• **TASK SET**:
a - Answer these questions about the blog post on eBay sales below:
(i) What date does the post carry?
(ii) What happened in 2000 that made sales tank for a while?
(iii) Which customer demographic did the writer's niche areas coincide with?
b - Please carry on the blog post about eBay sales trends below, starting after its last sentence.

• **TEXT EXCERPT**:
-- begin --

Posts Tagged sell

Sales on eBay trend upward For Now

13 May 2010

As an early adopter of eBay I experienced the heyday of online auction fever.  It was an economic frontier, wild and lawless.  in time there were more rules and restrictions, some good, some oppressive.  Having taken a break from the collectibles business for several years my re-entry has been a little bit turbulent.  The inconsistency of eBay sales trends is  disconcerting.  I can hardly believe I could make a living on eBay at one time.

Living in a smaller more remote community than I used to is enough of a challenge.  The volatile economic and political landscape has a larger impact on my personal little corner of capitalism.  I remember well the big hits my business took over the years.  From the time I started sales were on a steadily rising slope.  There were seasonal peaks and valleys.  Aside from those, stock market fluctuations had a strong effect.  The customer demographic in my niche areas coincided with upper middle class educated people with a tidy supply of discretionary funds. Over all the trends were logical and easy to track.   in 2000 we had the dot com bubble popping rather loudly all over this land.  Sales tanked for a while then started a slow ramp up following the stock markets performance.

-- end --

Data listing

-- begin --

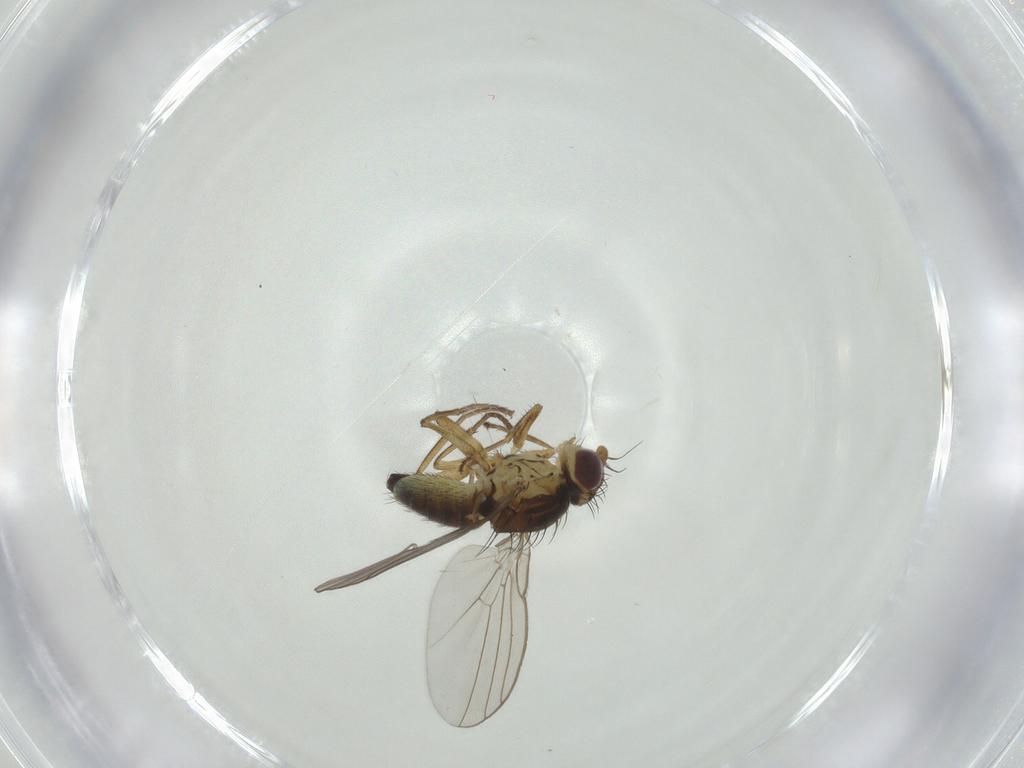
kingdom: Animalia
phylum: Arthropoda
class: Insecta
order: Diptera
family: Agromyzidae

-- end --

• **EXPECTED RESULTS**:
a -
(i) 13 May 2010
(ii) The dot com bubble popped.
(iii) Upper middle class educated people with a tidy supply of discretionary funds.

b -
By midsummer of 2001 I felt that all the losses had been pretty well regained.  I was very hopeful for the future, very focused on inventory acquisition and exploring new niches.  One bright September morning I was standing in line to get a number at Conestoga Auction Company in Manheim, Pennsylvania.  People around me were speaking in hushed tones, telling an unlikely story about airplanes crashing into buildings.  I got my number then went to my car and turned on the radio.  The unlikely story was playing out in real time.  Surrealistically, the blue sky and crisp air of a Pennsylvania September morning which had put me in such a good mood contrasted strongly with the destruction being wreaked a hundred miles away in a city I have visited often.  The impact of September 11 affected so many things including bringing eBay sales to a crashing halt.  I don’t remember selling any of the 70 or so prime collectibles I had listed just the day before.

The recovery was a slow climb from a very low place.  A year later I was starting to feel confident again and was on a roll.  I was lucking into some very good buys.  The star purchases of the year were my $800 slide rule I got on a seven dollar tray lot and a ships half model I paid $200 for and sold for $1500 on eBay.  Then life changed and I set the antique and collectible high life aside for awhile.  I did a couple months run on eBay last summer and had some decent sales although the cost of gasoline ate into my profits along with eBay’s usual fees.  I set things aside again.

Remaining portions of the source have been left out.